BLOCO DE TEXTO

━━━

2000–2009
“Chamados a Servir”
Outubro 2002


“Chamados a Servir”

Criar nossa família e servir fielmente na Igreja, e fazer tudo isso sem correr mais rápido do que nossas forças permitam exige sabedoria, discernimento, ajuda divina… e inevitavelmente algum sacrifício.

Buenas tardes, hermanos y hermanas. Trago-lhes os cumprimentos dos maravilhosos membros e missionários da América Latina. Como muitos de vocês sabem, o Élder e a irmã Oaks e o Élder e a irmã Holland foram chamados para servir nas Áreas da Igreja, nas Filipinas e no Chile respectivamente. Se o burburinho servir de indicação, isso provou ser de mais interesse para a Igreja do que poderia se supor. Seja qual for a especulação, acredito que estou autorizado a assegurar-lhes que não fomos para essas posições avançadas como dois dos Quatro Cavaleiros do Apocalipse. Para os que procuram um “sinal” em tudo isso, peço que o considerem como o sinal de uma Igreja internacional maravilhosa e em expansão, com membros e missionários espalhando-se em um ritmo constante por entre línguas e continentes. É uma alegria reunir-nos com os santos dos últimos dias em qualquer lugar e servir ao lado deles, seja em nosso país ou no exterior e agradecemos por suas orações e interesse pelo trabalho.

Tal serviço realizado pelos Doze não é novo, naturalmente, e preciso dizer que nossa geração enfrenta menos problemas para fazer a obra do Senhor do que os nossos predecessores, O melhor é que estou com a irmã Holland ao meu lado, em lugar de deixá-la em casa provendo o sustento e cuidando dos nossos filhos. Além disso, não precisei realizar nenhum trabalho braçal ao longo do caminho para comprar a passagem até Santiago do Chile. Voamos para o nosso destino em uma viagem de algumas horas num moderno jato de passageiros, em vez de navegar durante semanas e até meses, na terceira classe de um navio. Não parti sofrendo de calafrios causados pela febre, cólera ou tuberculose, embora eu estivesse com um resfriado, e um trecho do nosso vôo tivesse uma hora de atraso. Gostaria que essas dificuldades me qualificassem a um dia ficar frente a frente com Pedro e Paulo, Brigham e Wilford.

━━━

INFORMAÇÕES EXTRAÍDAS
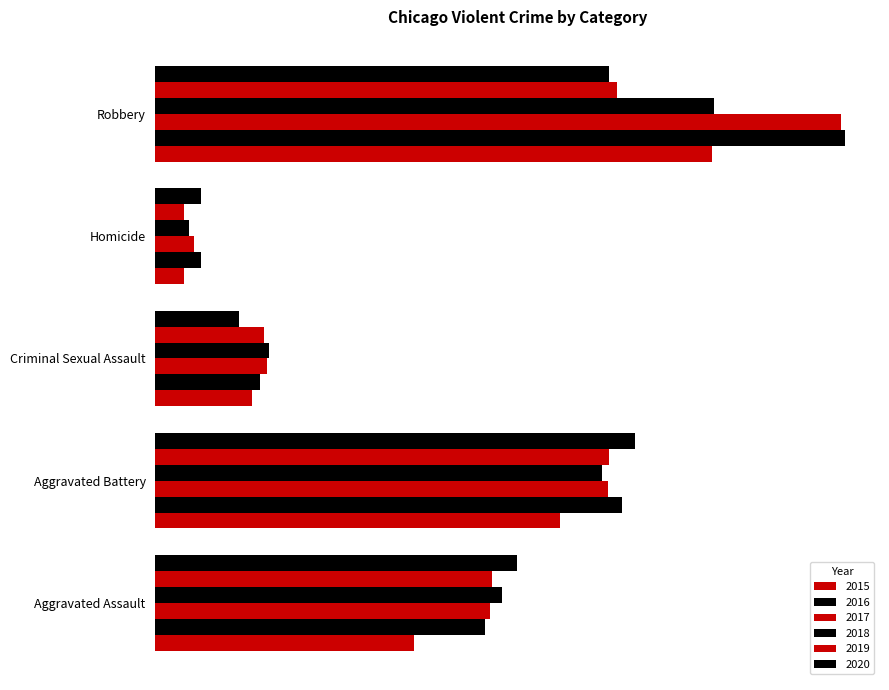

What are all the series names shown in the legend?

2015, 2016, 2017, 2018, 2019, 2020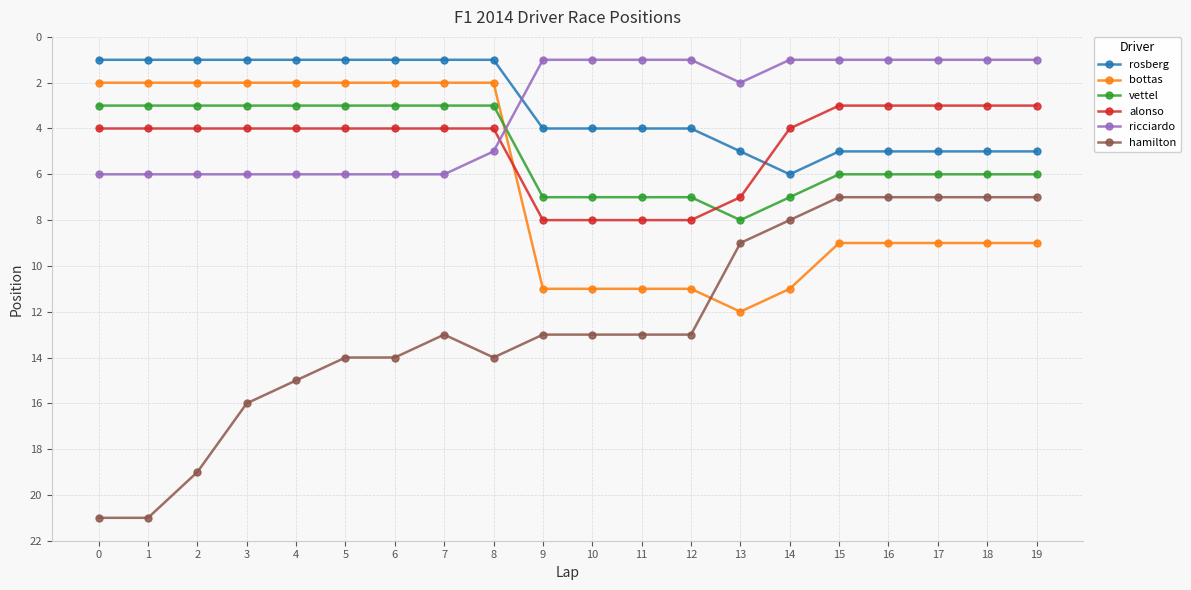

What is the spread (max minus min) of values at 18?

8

━━━

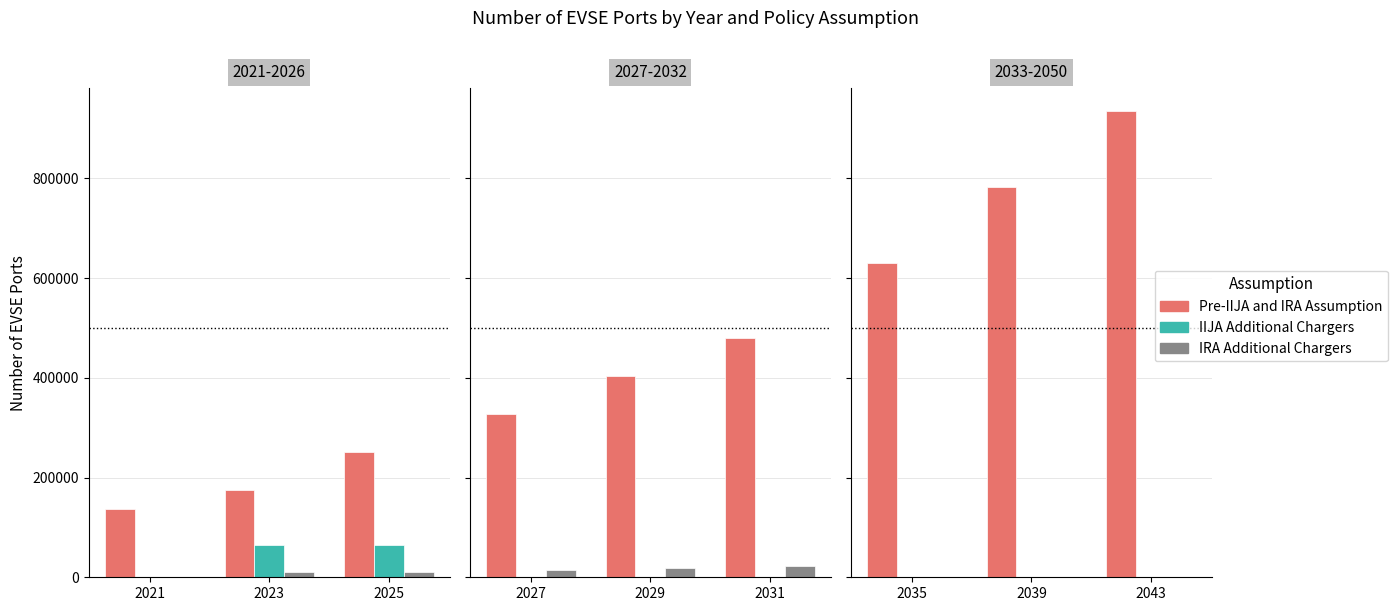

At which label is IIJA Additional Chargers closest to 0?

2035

━━━

COMPLETE O SEGUINTE
1) Repita, sem alterar nada, o trecho do discurso de "Outubro 2002" a "inevitavelmente algum sacrifício.".
2) Diga se cada afirmação concorda com o discurso, respondendo sim ou não e citando literalmente as palavras do discurso que decidem a questão. (a) O Élder e a irmã Holland foram chamados para servir no Chile. (b) A viagem até Santiago do Chile foi feita de navio. (c) Um trecho do voo teve duas horas de atraso.
Os registros são um material à parte, sem relação com o discurso.

SUAS RESPOSTAS ESCRITAS
1)
Outubro 2002


“Chamados a Servir”

Criar nossa família e servir fielmente na Igreja, e fazer tudo isso sem correr mais rápido do que nossas forças permitam exige sabedoria, discernimento, ajuda divina… e inevitavelmente algum sacrifício.

2)
(a) Sim: "o Élder e a irmã Oaks e o Élder e a irmã Holland foram chamados para servir nas Áreas da Igreja, nas Filipinas e no Chile respectivamente".
(b) Não: "Voamos para o nosso destino em uma viagem de algumas horas num moderno jato de passageiros".
(c) Não: "um trecho do nosso vôo tivesse uma hora de atraso".